Apesar da traição das burguesias árabes e das declarações do líder do Hezbollah libanês, que atua em união com o Irã, de que não quer se envolver em uma guerra prolongada com Israel, o conflito ameaça ampliar regionalmente. Durante a semana, houve o sequestro de uma embarcação israelense no Mar Vermelho pelos rebeldes Uthies do Iêmen e os EUA sofreram bombardeios em uma base militar na Síria, forçando-a a responder ao ataque. Isso se soma à troca de tiros na fronteira com o Líbano.

As razões para a mudança israelense e o cessar-fogo

Vários fatos convergem para o acordo. Por um lado, a enorme e heroica resistência palestina que, apesar do genocídio da população civil, não desistiu e, por outro lado, a enorme mobilização da solidariedade internacional pelaa Palestina, que age sobre os governos e pressiona suas posições.

Há 77 países na região árabe, na América, na Europa e na Ásia onde ocorreram mobilizações de solidariedade. No último sábado, 11 de novembro, o povo britânico deu o recado, quando uma mobilização estimada em um milhão de pessoas atropelou as proibições e ameaças do governo imperialista.

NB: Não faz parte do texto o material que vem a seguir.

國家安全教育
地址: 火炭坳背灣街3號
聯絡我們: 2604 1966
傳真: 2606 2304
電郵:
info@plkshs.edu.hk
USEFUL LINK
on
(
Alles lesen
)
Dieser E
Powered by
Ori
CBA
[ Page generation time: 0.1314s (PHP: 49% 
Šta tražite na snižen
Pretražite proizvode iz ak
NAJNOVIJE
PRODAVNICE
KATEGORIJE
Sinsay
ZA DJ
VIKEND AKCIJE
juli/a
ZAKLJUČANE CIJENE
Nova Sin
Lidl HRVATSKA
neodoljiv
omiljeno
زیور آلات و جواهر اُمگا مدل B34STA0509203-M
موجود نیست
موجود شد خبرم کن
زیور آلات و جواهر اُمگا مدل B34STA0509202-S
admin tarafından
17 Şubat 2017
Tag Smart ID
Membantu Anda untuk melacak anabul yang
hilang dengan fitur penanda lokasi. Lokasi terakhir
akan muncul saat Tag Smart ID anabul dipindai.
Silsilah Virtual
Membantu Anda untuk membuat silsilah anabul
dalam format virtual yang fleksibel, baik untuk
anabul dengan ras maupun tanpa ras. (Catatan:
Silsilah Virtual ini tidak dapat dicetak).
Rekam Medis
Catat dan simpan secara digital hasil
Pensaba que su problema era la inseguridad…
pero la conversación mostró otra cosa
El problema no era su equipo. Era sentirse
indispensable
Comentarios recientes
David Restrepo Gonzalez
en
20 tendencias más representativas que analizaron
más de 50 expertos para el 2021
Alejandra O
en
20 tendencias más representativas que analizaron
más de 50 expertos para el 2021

Na Argentina, diferentes ações de solidariedade e, nos últimos dias, as declarações do músico Roger Waters confrontaram as ameaças sionistas.

Cada vez mais governos estão exigindo o fim do genocídio: além do rompimento das relações com a Bolívia e da retirada de embaixadores de vários países, esta semana houve declarações duras dos países do BRICS. Os EUA, que são os principais apoiadores políticos e militares do governo israelense, desempenharam um papel importante na obtenção dessa trégua.

De acordo com relatos da mídia, Netanyahu, que tem sofrido considerável pressão das famílias dos reféns para implementar o atual acordo de cessar-fogo, está enfrentando forte descontentamento dos partidos de ultradireita que compõem sua coalizão governamental, que veem um grave erro nessa trégua momentânea.

Alguns analistas, como Zoran Kusavac, da AlJazzera, argumentam que Israel também está ficando sem bombas inteligentes e mísseis e precisa se reabastecer com os EUA: “há relatos confiáveis que escapam da rede de sigilo militar de que a Força Aérea Israelense (IAF) está ficando sem bombas inteligentes”, “só resta 10 dias de estoques” [2].

A mídia especula que a implementação dessa trégua poderia ser estendida, dando origem a um cessar-fogo mais longo, desacelerando a ofensiva atual e dando fôlego aos setores, como os EUA e as burguesias árabes, que estão buscando uma solução política para o conflito em um acordo com a ANP e diferentes governos da região, para evitar que o conflito atual se aprofunde e se transforme em uma guerra regional.

De qualquer forma, além das variantes táticas do imperialismo, a resistência palestina está passando por um teste difícil que, se for mantido, pode trazer uma derrota política para o governo do assassino Netanyahu, para seus capangas sionistas e toda a estratégia imperialista na região. Mais do que nunca, a solidariedade internacional deve abraçar o heroico e oprimido povo palestino!

Notas:

[1] “Restricted access to humanitarian aid is used as a weapon of war against the population of the Strip” [Acesso restrito à ajuda humanitária é usado como arma de guerra contra a população da Faixa de Gaza], Kaosenlared 22/11/2023.

[2] “Analysis: How Israel could benefit from a pause in the Gaza war” [Análise: Como Israel poderia se beneficiar de uma pausa na guerra de Gaza], ALJAZZERA 21/11/2023.